# Proving significantly better performance in binary forecasting

I have two different algorithms that make forecasts for binary events. The observed result can either be 1 or 0 (like "rain" or "no rain"). The algorithms usually give a forecast in the 0.4-0.6 range.

For measuring error I take the difference between forecast and actual result to the power of 2. So if algorithm 1 said there was a 45% chance of raining and it did rain the resulting error from that observation would be (1-0.45)^2.

I do this for all observations and sum up the errors over all observations (giving me something like the Brier Score, with the only difference being that I'm not dividing by #of observations).

Suppose algorithm 1 has a lower sum of error than algorithm 2. How can I test whether algorithm 1 is significantly better than algorithm 2?

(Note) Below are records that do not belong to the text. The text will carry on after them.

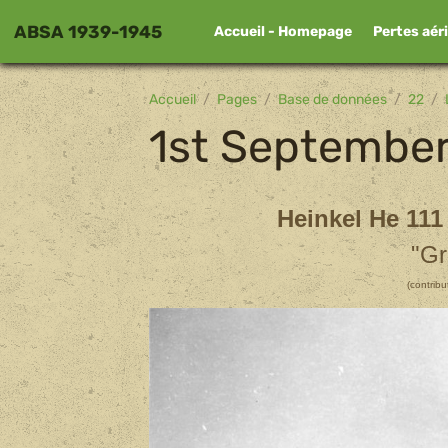
ABSA 1939-1945
Accueil - Homepage
Pertes aér
Accueil
Pages
Base de données
22
1st Septembe
Heinkel He 111
"Gr
(contrib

You could do a permutation test: re-sample the predictions to take the same number of predictions you originally had in your results for each algorithm, but randomly assigning the scores to algorithms while keeping the same number of positive and negative labelled sets. Calculate the difference in squared errors for each randomization. If you do this N times and k times you get a difference you observed or higher, the significance p-value for the difference in accuracy is $k/N$.
To simplify, suppose you were running the algorithms on the same data. For example, for data point $i$: the true label is $t_i$, algorithm 1 gives output $y^1_i$, and algorithm 2 gives $y^2_i$. The error cost for algorithm 1 is $e^1_i = (t_i - y^1_i)^2$, and $e^2_i = (t_i-y^2_i)^2$ for algorithm 2. Thus we have two vectors $\mathbf{e_1}=[e_1^1, e_2^1,...e_n^1]$, and $\mathbf{e_2}=[e_1^2, e_2^2,...e_n^2]$.
The difference in accuracy is $s=\|\mathbf{e_1}\|^2-\|\mathbf{e_2}\|^2$. Now let us just randomize byrandomly switching $e_i^1$ and $e_i^2$ for each $i$ with a probability of $0.5$. For each randomization $r$, you will get a difference in accuracy $s_r$. If you do this $N$ times, your p-value is $\frac{\sum_{r=0}^{N-1}\mathbf{1}_{|s_r|\ge s}}{N}$. This is the fraction of times you get an absolute value of the difference equal to or greater than that you observed in your experiment.